61

Still guarding the door to the passenger cabins, Drecht stared at the Eighth Lantern off the starboard quarter of the ship, desperation growing within him. He’d lost battles before. He’d been overwhelmed and forced to retreat, but never had he so singularly failed to comprehend the scale of his enemy, its intent or the terms of surrender.

How was he supposed to protect the governor general from something that could appear and vanish at will, speak without a voice, slaughter at distance and pluck things out of locked rooms without leaving a trace?

Isaack Larme came clattering up the stairs and through the red door into the passenger cabins, emerging with Captain Crauwels a few minutes later. The captain had obviously been asleep, for he was just dressed in his breeches. It was the first time Drecht could remember him being dishevelled.

The two of them went to the taffrail a few paces away.

‘Even we don’t know where we are,’ cursed Crauwels, staring at it. ‘How did it find us?’

‘Governor General wanted us to train cannon on it if it appeared again,’ replied Isaack Larme.

‘It’s too far away, and it has the wind gauge,’ said Crauwels irritably, glancing at the flag flying above them. ‘Even if they didn’t, our sails are still in tatters. We can’t manoeuvre, which means we can’t fight. Not even sure what we’d be fighting.’

‘What are your orders, Captain?’

‘All hands on deck and armed,’ he said. ‘Until then, we watch.’

Governor General Jan Haan appeared from the passenger cabins after two hours, and silently returned to his own cabin. Guard Captain Drecht took his usual position outside, lit his pipe and waited. After a few minutes, weeping sounded through the door.



62

They weren’t boarded that night, or the next, although the Eighth Lantern appeared again. Both times, it disappeared before dawn.

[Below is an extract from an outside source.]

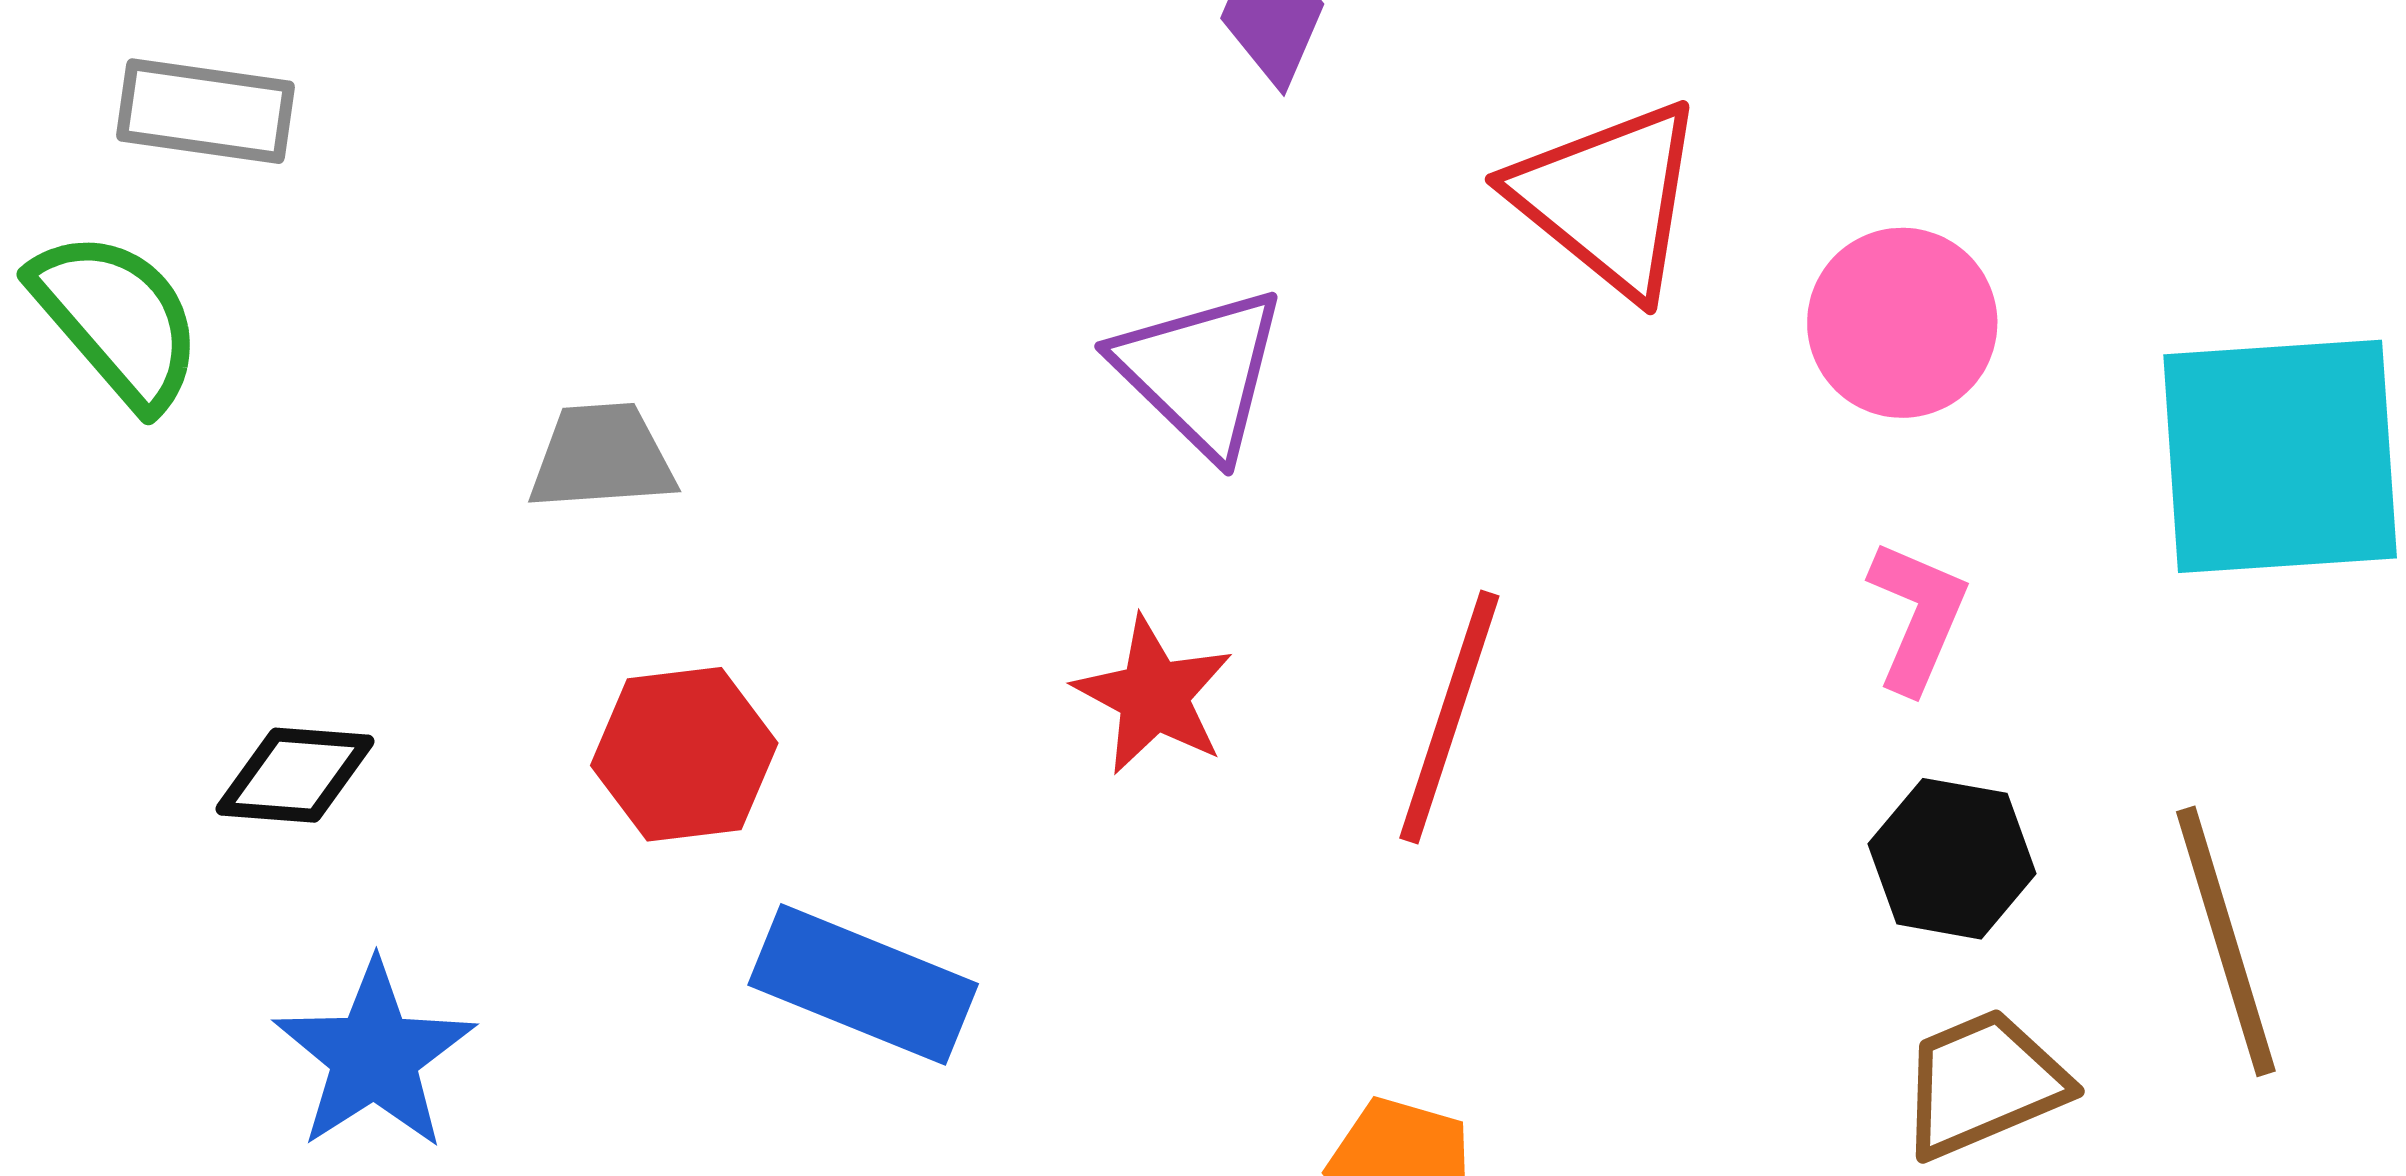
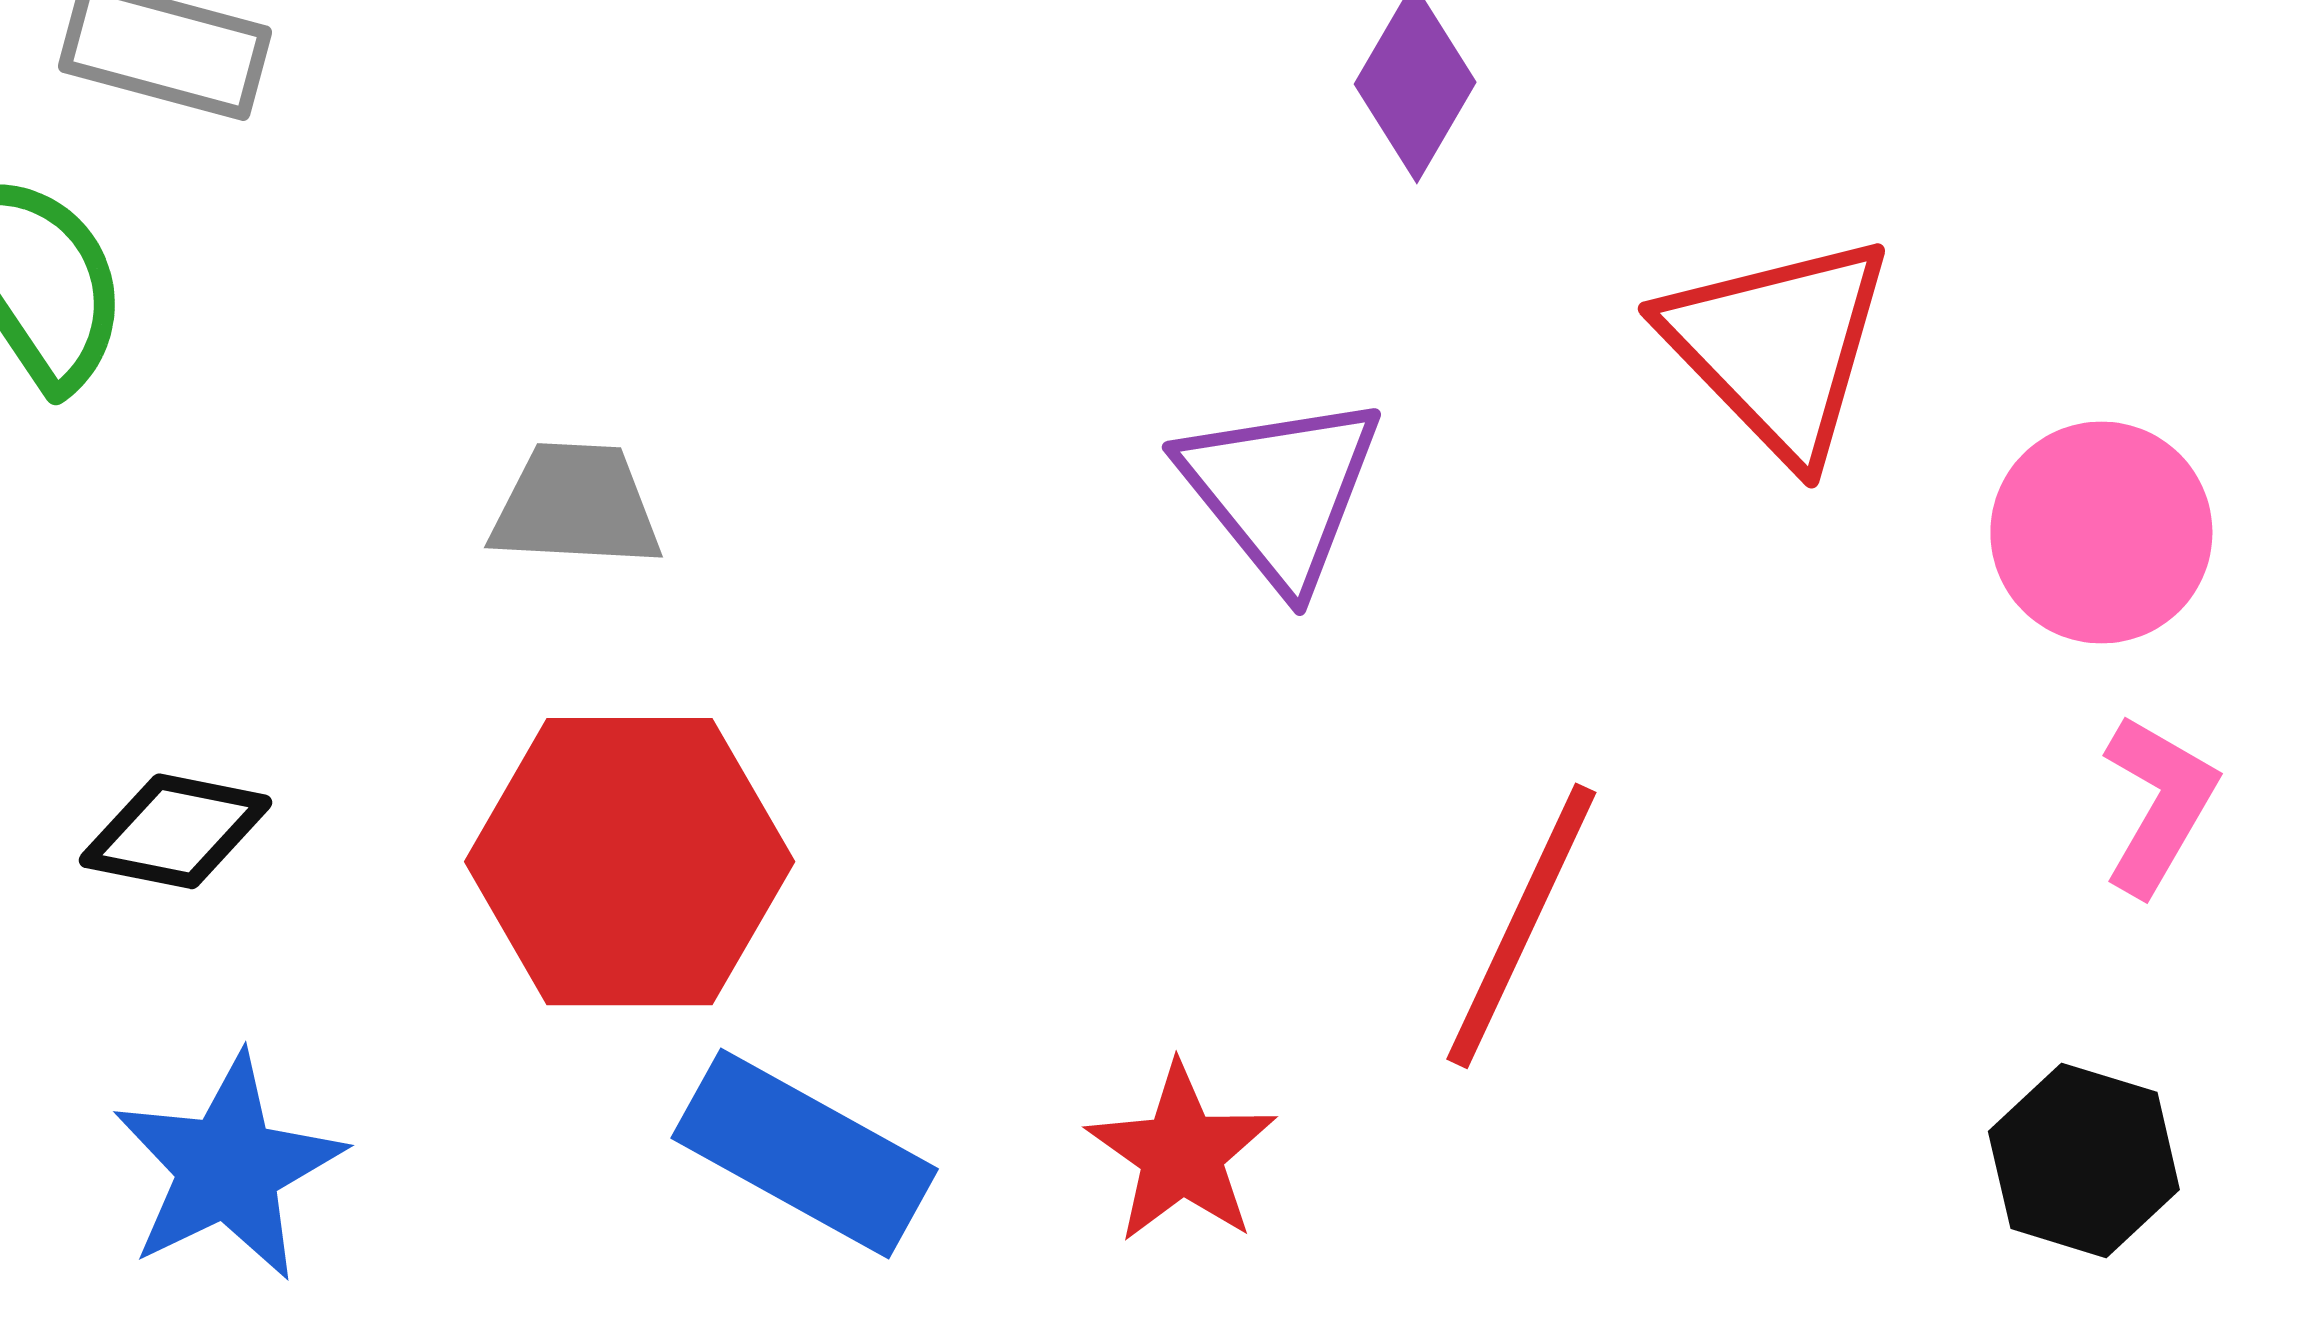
pink L-shape: (1918, 616) -> (2159, 804), moved
red star: (1154, 695) -> (1182, 1153), moved
red hexagon: (684, 754) -> (630, 862), size x1.5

Over the next two days, the sails were repaired and the Saardam made seaworthy. In a bid to sight land and take a bearing, Crauwels ordered they sail in arcs, covering the widest area possible.

Where there should have been fresh hope, there was only new fear.

From the second they’d left Batavia, they’d been damned and damned and damned again, and now everybody was waiting to see what catastrophe would come next. The governor general had locked himself in his cabin, refusing to come out. Arent was laid low with fever. Vos was dead. The predikant was dead. The leper stalked the cargo hold freely, and the ship was only barely afloat. Each night, Old Tom whispered to the sailors of unholy miracles. Two had been performed and one remained. Anybody who had not bargained with him when it was revealed would be slaughtered by his other followers. That was his promise.

For most, the temptation was overwhelming. Safe passage for somebody else’s blood was too fine a deal to pass up, certainly better than they’d ever received from the Company.

Every morning, there were more charms hanging from the rigging. They tinkled in the wind, discarded. They served no purpose any more. The crew had already shaken hands with the devil they were meant to keep at bay.